Everything Everything on Music Piracy


What's your stand on music piracy and illegal downloading? Chances have it this applies to the majority of 14-18 year olds attending Underage festival next week, many of whom will have torrented your music ahead of seeing you.
 
Some of us are guilty of this, admittedly. Some of us are against it. As such we avoid the subject amongst us, it's definitely a bad thing for the industry, a good thing for the consumer, and a mixed bag for the artist.

I do think it devalues music though, makes it too readily available/disposable. The sense of working you way through an artist's career and output gradually is lost when you just a torrent a discography; decades of work digested, judged and maybe deleted in a matter of minutes.

Friday 23 July 2010

For The Masses

Ben meets Hadouken! (well, sort of).

Let's go for a serious question – What's your stand on music piracy? Chances have it this applies to the majority of 14-18 year olds attending Underage festival next week, many of whom will have torrented your album ahead of seeing you.

Pilau Hadouken (Guitarist):

"It's a really tough one. We don't like to lecture our fans or preach to them about it because we understand that when you're young you don't have a lot of free cash and if you have the option to get something for free instead of paying for it then you're going to take it!

“However, we as a band do suffer because of it and we can't deny that. A lot of people think anyone in a band is a millionaire but that's just not the case for 99% of bands.It costs bands a lot of money to record, mix and master an album and to buy all the equipment and hire all the crew needed to put on tours and if they aren't able to make that money back then they wont be able to keep doing it for long, and nobody wants to see decent bands splitting up because they can't afford to keep doing what they do.”

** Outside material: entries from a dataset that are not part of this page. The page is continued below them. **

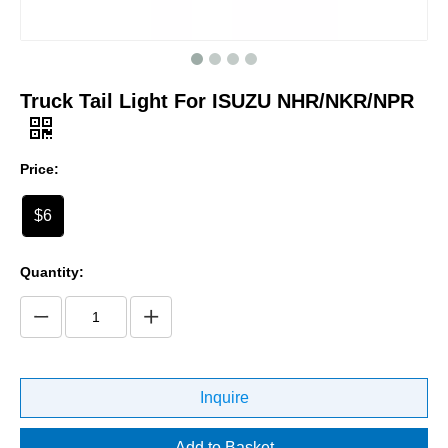
Truck Tail Light For ISUZU NHR/NKR/NPR
Price:
$6
Quantity:
Inquire
Add to Basket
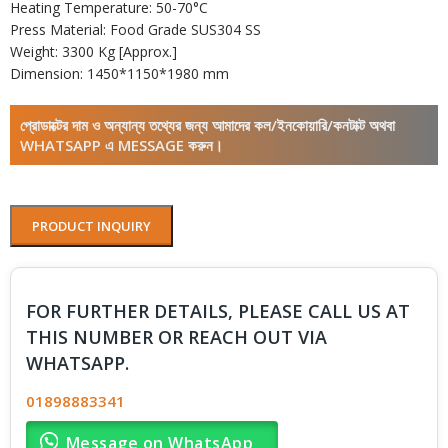
Heating Temperature: 50-70°C
Press Material: Food Grade SUS304 SS
Weight: 3300 Kg [Approx.]
Dimension: 1450*1150*1980 mm
প্রোডাক্টের দাম ও অন্যান্য তথ্যের জন্য আমাদের কল/ইনকোয়ারি/কনটাক্ট অথবা
WHATSAPP এ MESSAGE করুন।
PRODUCT INQUIRY
FOR FURTHER DETAILS, PLEASE CALL US AT
THIS NUMBER OR REACH OUT VIA
WHATSAPP.
01898883341
Message on WhatsApp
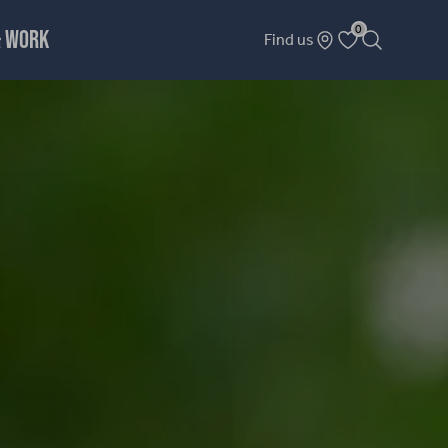
0
& WORK
Find us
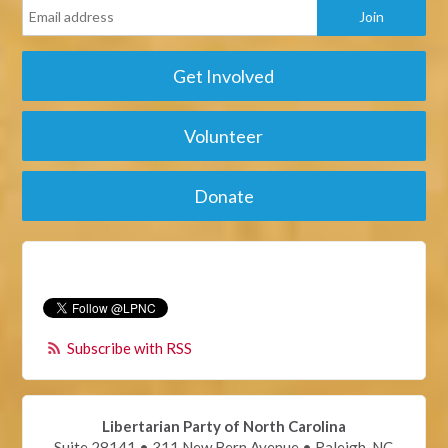
Get Involved
Volunteer
Donate
Subscribe with RSS
Libertarian Party of North Carolina
Suite 28141 • 311 New Bern Avenue • Raleigh, NC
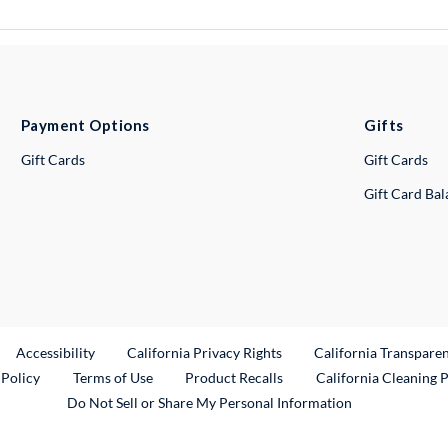
Payment Options
Gifts
Gift Cards
Gift Cards
Gift Card Ba
ternal Link
Accessibility
California Privacy Rights
California Transpare
External Link
 Policy
Terms of Use
Product Recalls
California Cleaning 
Do Not Sell or Share My Personal Information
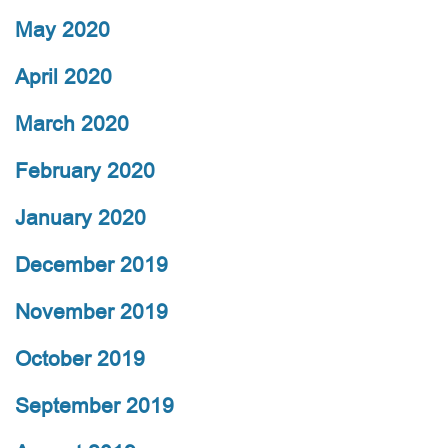
May 2020
April 2020
March 2020
February 2020
January 2020
December 2019
November 2019
October 2019
September 2019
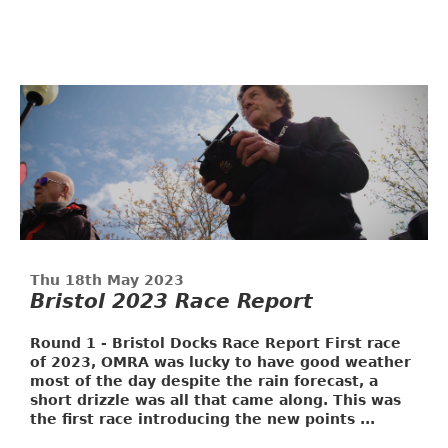
Thu 18th May 2023
Bristol 2023 Race Report
Round 1 - Bristol Docks Race Report
First race
of 2023, OMRA was lucky to have good weather
most of the day despite the rain forecast, a
short drizzle was all that came along. This was
the first race introducing the new points ...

“...so we're really grateful to any fan that does buy the music or even just comes down to a show and picks up a t-shirt or something from the merch desk, the support means a lot to us. We are on our own independent record label so fans should know any money they spend on us goes back into us being able to keep touring and recording!"

Christopher Hadouken (Bassist):

"Difficult one dude. I mean, we have a typically younger demographic, hitting all the student markets right the way through to university students and beyond. Everyone within that market is internet savvy and the majority pirate music. We certainly have financial struggles caused by such a depleted income from a lack of people actually buying the record. but so long as people keep on coming to shows and buying tickets, we can keep on going.”

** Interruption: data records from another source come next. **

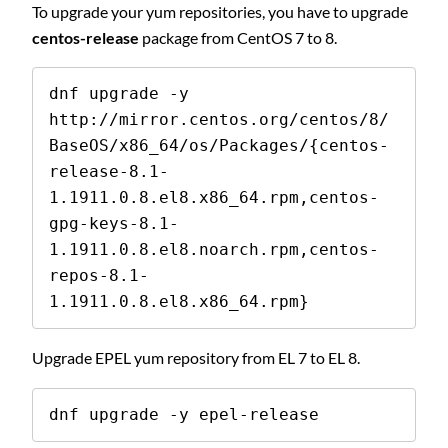
To upgrade your yum repositories, you have to upgrade
centos-release
package from CentOS 7 to 8.
dnf upgrade -y 
http://mirror.centos.org/centos/8/
BaseOS/x86_64/os/Packages/{centos-
release-8.1-
1.1911.0.8.el8.x86_64.rpm,centos-
gpg-keys-8.1-
1.1911.0.8.el8.noarch.rpm,centos-
repos-8.1-
1.1911.0.8.el8.x86_64.rpm}
Upgrade EPEL yum repository from EL 7 to EL 8.
dnf upgrade -y epel-release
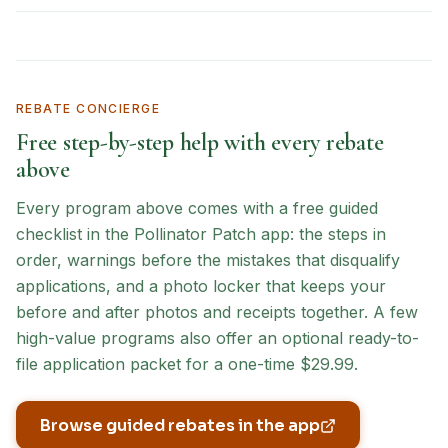
REBATE CONCIERGE
Free step-by-step help with every rebate
above
Every program above comes with a free guided
checklist in the Pollinator Patch app: the steps in
order, warnings before the mistakes that disqualify
applications, and a photo locker that keeps your
before and after photos and receipts together. A few
high-value programs also offer an optional ready-to-
file application packet for a one-time $29.99.
Browse guided rebates in the app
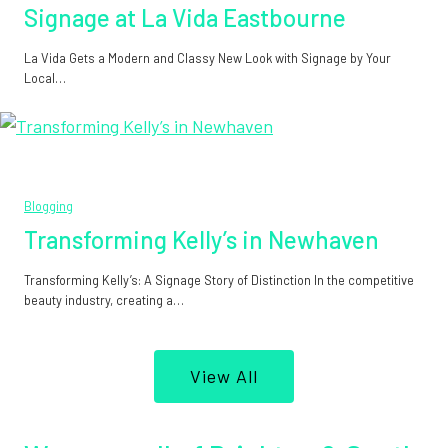
Signage at La Vida Eastbourne
La Vida Gets a Modern and Classy New Look with Signage by Your
Local…
Blogging
Transforming Kelly’s in Newhaven
Transforming Kelly’s: A Signage Story of Distinction In the competitive
beauty industry, creating a…
View All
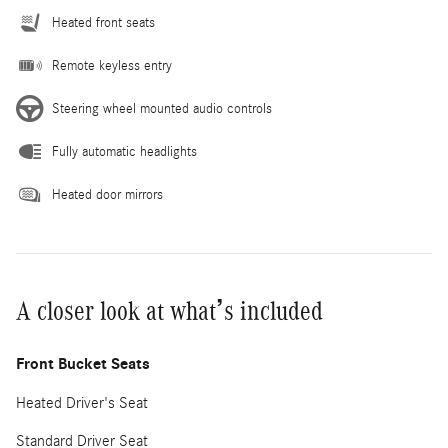
Heated front seats
Remote keyless entry
Steering wheel mounted audio controls
Fully automatic headlights
Heated door mirrors
A closer look at what’s included
Front Bucket Seats
Heated Driver's Seat
Standard Driver Seat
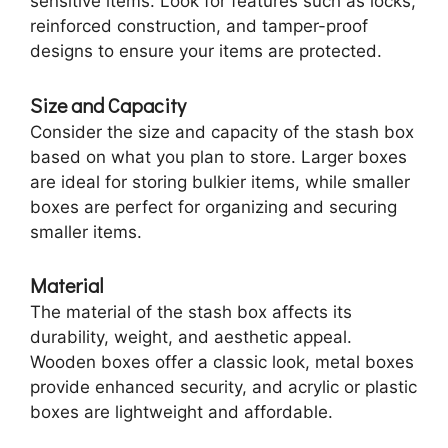
sensitive items. Look for features such as locks,
reinforced construction, and tamper-proof
designs to ensure your items are protected.
Size and Capacity
Consider the size and capacity of the stash box
based on what you plan to store. Larger boxes
are ideal for storing bulkier items, while smaller
boxes are perfect for organizing and securing
smaller items.
Material
The material of the stash box affects its
durability, weight, and aesthetic appeal.
Wooden boxes offer a classic look, metal boxes
provide enhanced security, and acrylic or plastic
boxes are lightweight and affordable.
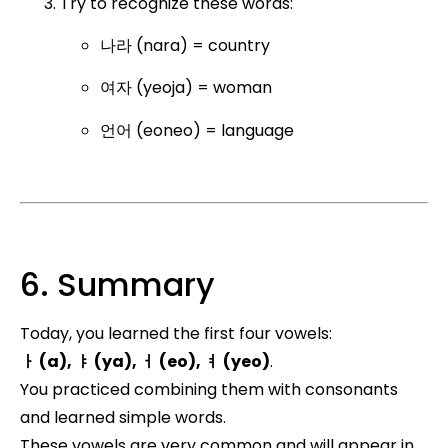
Try to recognize these words:
나라 (nara) = country
여자 (yeoja) = woman
언어 (eoneo) = language
6. Summary
Today, you learned the first four vowels:
ㅏ (a), ㅑ (ya), ㅓ (eo), ㅕ (yeo)
.
You practiced combining them with consonants
and learned simple words.
These vowels are very common and will appear in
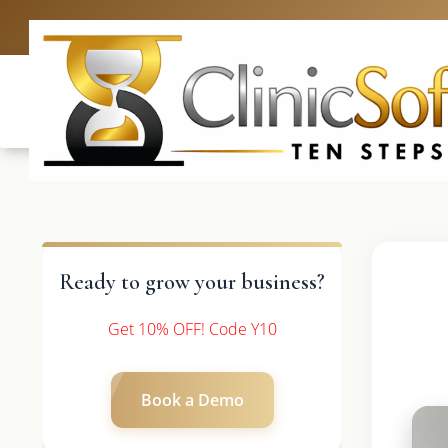
UK: +4420 3
Ready to grow your business?
Get 10% OFF! Code Y10
Book a Demo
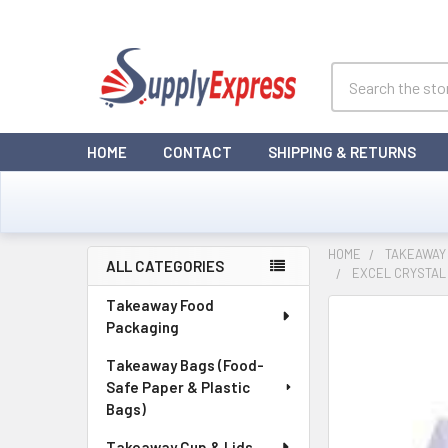
Search
HOME
CONTACT
SHIPPING & RETURNS
HOME
TAKEAWAY 
ALL CATEGORIES
EXCEL CRYSTAL 
Sidebar
Takeaway Food
Packaging
Takeaway Bags (Food-
Safe Paper & Plastic
Bags)
Takeaway Cup & Lids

“The main problem is there isn't a business model to compete with how incredibly easy it is to pirate music. The speed of internet connections now means it takes longer to buy a record on itunes than it does to torrent it!”

“It'll work itself out, someone just needs to come up with an idea which makes people want to part with money for music. Spotify has the right idea, but artists don't really see any royalties.”

"I could talk about this all day, but yeah there are arguments in favour and against piracy, both of which have their merits."